# A couple of the kitchen in progress



## detyianni (Oct 22, 2010)

what a difference a counter and backsplash makes eh?

I did not do the countertops just the backsplash..

just used a cheap wetsaw with a glass tile blade for the ends and used a dremel dry for the outlets. I bought the expensive (like 20bux) diamond "tile" blade for the dremel. After getting the tiles up and going to put outlets back on I needed to notch out the screw holes a little better, believe it or not the fiber based metal cutting blade that came with the dremel worked just as good if not better than the diamond one.

I had my doubts about the dremel but considering the tiles were small and did a little cutting at a time it was fine since the edges were hidden behind plates anyway...

Second pic is a before and after...before grout and paint...


----------



## psilva8 (Jan 12, 2012)

Makes a world of difference man, really looks great. Are you replacing the floors too, or, are they just covered up?


----------



## detyianni (Oct 22, 2010)

Thanks nope just drop cloths


----------



## Ironlight (Apr 13, 2011)

I'm just finishing up applying the tile for our back splash and it has been a bit of an ordeal. Lots of windows and sashes and outlets to tile around, and the room corners were not straight (I replaced the plaster and lathe up to the receptacle height but was not thinking ahead to the backsplash).

I used a pair of glass nippers to cut similar tile (mini glass subway). 










They worked great. They don't always cut straight and clean, but they are fast and even at 30% waste on individual tiles I felt like I came out ahead.

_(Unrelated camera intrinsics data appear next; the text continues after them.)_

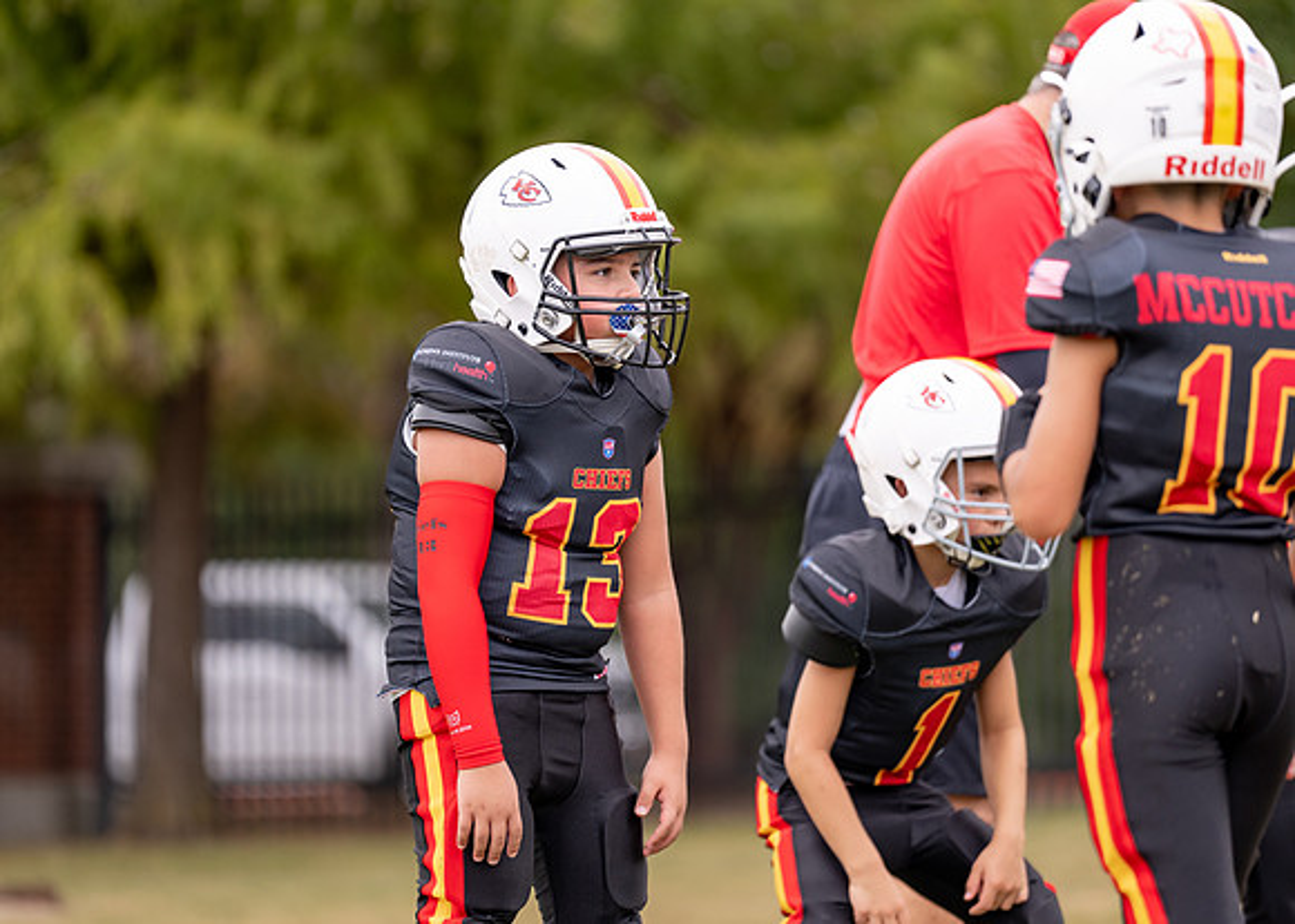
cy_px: 462
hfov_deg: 9.2
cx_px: 648
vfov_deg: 6.5
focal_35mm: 220
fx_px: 8081
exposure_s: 1/1000
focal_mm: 200
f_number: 2.8
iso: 100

That pattern and color looks great by the way, and great job. Makes a world of difference.


----------



## detyianni (Oct 22, 2010)

Ironlight said:


> I'm just finishing up applying the tile for our back splash and it has been a bit of an ordeal. Lots of windows and sashes and outlets to tile around, and the room corners were not straight (I replaced the plaster and lathe up to the receptacle height but was not thinking ahead to the backsplash).
> 
> I used a pair of glass nippers to cut similar tile (mini glass subway).
> 
> ...


thanks...doing the grout was a pain for all those little tiles... in the end I used my bare hands to cram it all in. It went waaaay faster too bad I did not try using my bare hands until the last 4 ft !


----------